Bailey's speech clarified the BOE's new approach to tightening, which was set out in August following a months-long review process. Keen to provide markets with ample warning of its path to reducing stimulus, the BOE says it will begin to reduce its stock of assets via natural run-off, allowing its gilt holdings to mature without replacement, only once Bank Rate rises to 0.5% from its current 0.1%.
Ramsden and Saunders evidently considered that an early reduction in the the target level of purchases, which all on the MPC agree is tightening, would be compatible with that guidance. But, given that the QE programme is set to be completed in December, with only about GBP20.6 billion left to go by the November meeting, it would be a relatively symbolic gesture by the two if they were to vote again to end the scheme.
Now the question for Ramsden and Saunders will be whether they will switch their support for lowering asset purchases to calling for a hike in Bank Rate. No MPC member voted to hike in September.
While inflation is now expected by Bank economists to rise to over 4% near-term, it seems likely that the MPC will remain divided over when to tighten, particularly given uncertainty over the path of wages and employment. The BOE should have a labour market stock take ready in time for the BOE's November meeting, giving the MPC a better idea of whether wage rises will result in higher inflation sticking around for longer than previously thought likely as the economy emerges from the Covid shock.
The latest data showed over 1 million advertised job vacancies, as well some 1.7 million people on the furlough scheme, which provides state funding to those not working but still attached to an employer.

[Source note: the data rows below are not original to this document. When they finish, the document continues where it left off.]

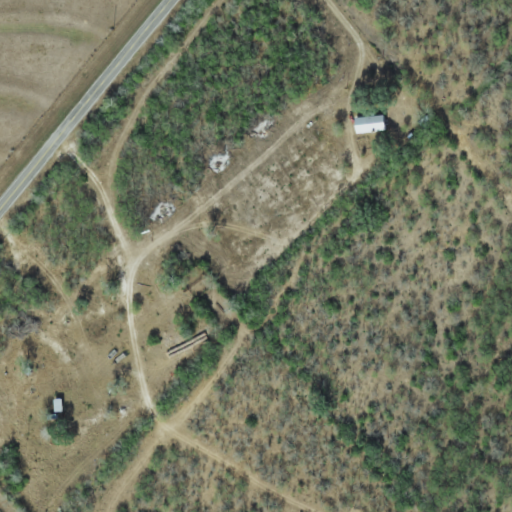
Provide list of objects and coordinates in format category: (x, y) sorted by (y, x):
road: (85, 104)
building: (369, 124)
building: (81, 424)
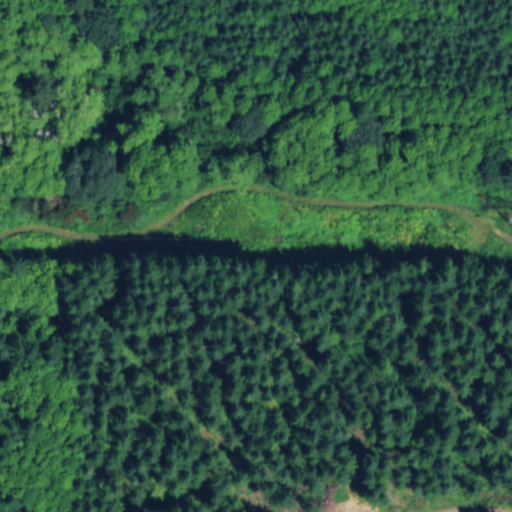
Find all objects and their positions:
road: (258, 214)
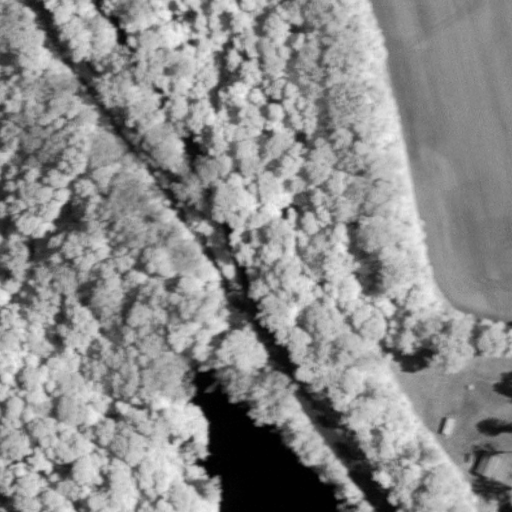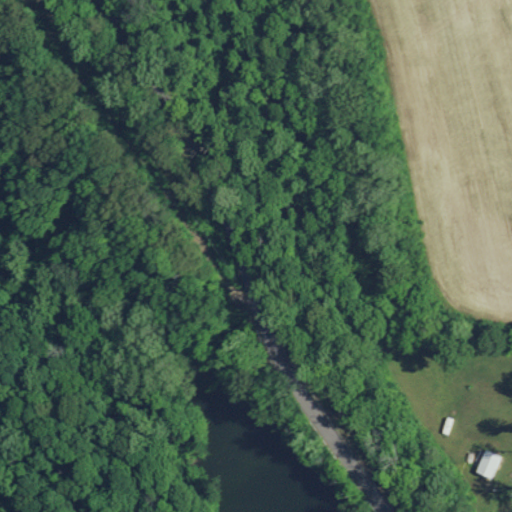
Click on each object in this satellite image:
road: (239, 257)
road: (482, 456)
building: (488, 463)
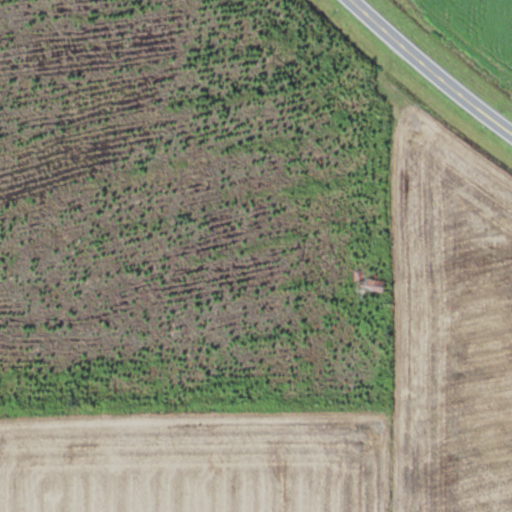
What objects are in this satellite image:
road: (430, 67)
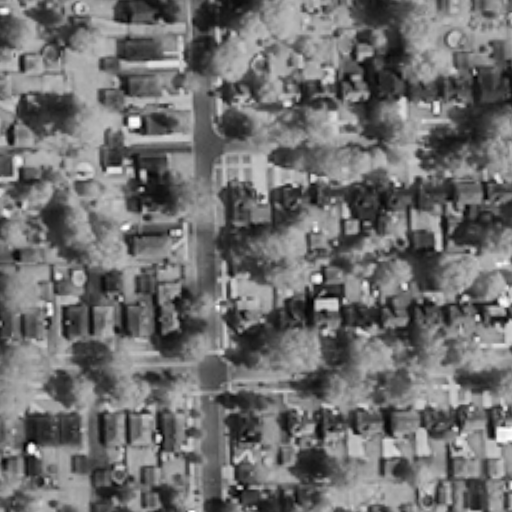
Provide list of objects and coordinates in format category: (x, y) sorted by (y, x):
building: (340, 0)
building: (231, 1)
building: (306, 2)
building: (478, 3)
building: (137, 9)
building: (78, 21)
building: (232, 40)
building: (393, 40)
building: (497, 46)
building: (138, 47)
building: (326, 48)
building: (292, 56)
building: (428, 56)
building: (461, 56)
building: (28, 60)
building: (107, 61)
building: (382, 80)
building: (511, 81)
building: (139, 82)
building: (488, 82)
building: (451, 84)
building: (349, 85)
building: (417, 85)
building: (451, 85)
building: (315, 86)
building: (417, 86)
building: (281, 87)
building: (315, 87)
building: (348, 87)
building: (236, 88)
building: (280, 88)
building: (236, 90)
building: (108, 96)
building: (30, 99)
building: (150, 122)
building: (17, 131)
building: (112, 136)
road: (356, 143)
building: (109, 157)
building: (2, 162)
building: (148, 164)
building: (27, 172)
building: (494, 188)
building: (494, 188)
building: (426, 189)
building: (460, 189)
building: (461, 189)
building: (358, 190)
building: (392, 190)
building: (324, 191)
building: (324, 191)
building: (425, 191)
building: (290, 192)
building: (392, 192)
building: (290, 193)
building: (7, 197)
building: (149, 201)
building: (243, 203)
building: (360, 204)
building: (380, 220)
building: (449, 222)
building: (347, 223)
building: (313, 236)
building: (418, 238)
building: (146, 242)
building: (23, 252)
road: (203, 255)
building: (236, 266)
building: (364, 266)
building: (329, 270)
building: (500, 274)
building: (465, 276)
building: (143, 279)
building: (109, 281)
building: (165, 305)
building: (492, 308)
building: (320, 309)
building: (241, 310)
building: (389, 310)
building: (490, 310)
building: (422, 311)
building: (423, 311)
building: (456, 311)
building: (457, 311)
building: (287, 312)
building: (354, 312)
building: (388, 312)
building: (7, 313)
building: (354, 313)
building: (320, 315)
building: (131, 316)
building: (72, 317)
building: (97, 317)
building: (29, 319)
road: (255, 367)
building: (466, 414)
building: (500, 414)
building: (432, 416)
building: (432, 416)
building: (465, 416)
building: (363, 417)
building: (363, 417)
building: (397, 417)
building: (397, 417)
building: (329, 418)
building: (295, 419)
building: (295, 419)
building: (244, 420)
building: (328, 420)
building: (500, 420)
building: (109, 424)
building: (244, 424)
building: (109, 425)
building: (134, 425)
building: (134, 425)
building: (65, 426)
building: (65, 426)
building: (3, 427)
building: (41, 427)
building: (41, 427)
building: (167, 428)
building: (168, 428)
building: (285, 453)
building: (79, 461)
building: (424, 461)
building: (29, 462)
building: (454, 462)
building: (10, 463)
building: (354, 463)
building: (387, 464)
building: (460, 464)
building: (491, 464)
building: (491, 464)
building: (243, 469)
building: (148, 472)
building: (98, 474)
building: (439, 492)
building: (441, 492)
building: (244, 493)
building: (299, 493)
building: (149, 496)
building: (472, 497)
building: (508, 497)
building: (471, 498)
building: (98, 505)
building: (30, 507)
building: (64, 507)
building: (170, 507)
building: (372, 507)
building: (338, 511)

One thesis, set out by Saunders in the past, is that 'job vacancies' are not the same in the modern, digitalised world as they were in years gone by as the cost of advertising has plunged and employers can place them without any strong commitment to hiring. Employers who were optimistic about the economic outlook following the ending of Covid restrictions could swiftly stop looking to hire if evidence mounts that the recovery has stalled.